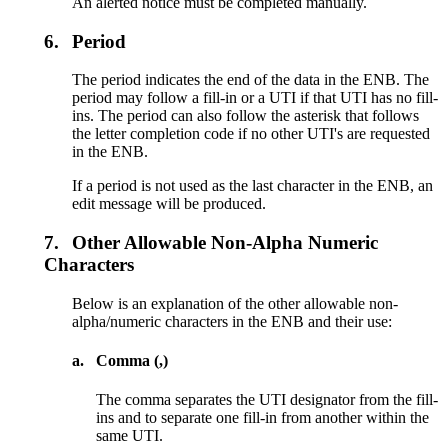
An alerted notice must be completed manually.
6.
Period
The period indicates the end of the data in the ENB. The
period may follow a fill-in or a UTI if that UTI has no fill-
ins. The period can also follow the asterisk that follows
the letter completion code if no other UTI's are requested
in the ENB.
If a period is not used as the last character in the ENB, an
edit message will be produced.
7.
Other Allowable Non-Alpha Numeric
Characters
Below is an explanation of the other allowable non-
alpha/numeric characters in the ENB and their use:
a.
Comma (,)
The comma separates the UTI designator from the fill-
ins and to separate one fill-in from another within the
same UTI.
——————
Task statement: Give only the count of lines in the listing that contain the string "from".

Written response: 2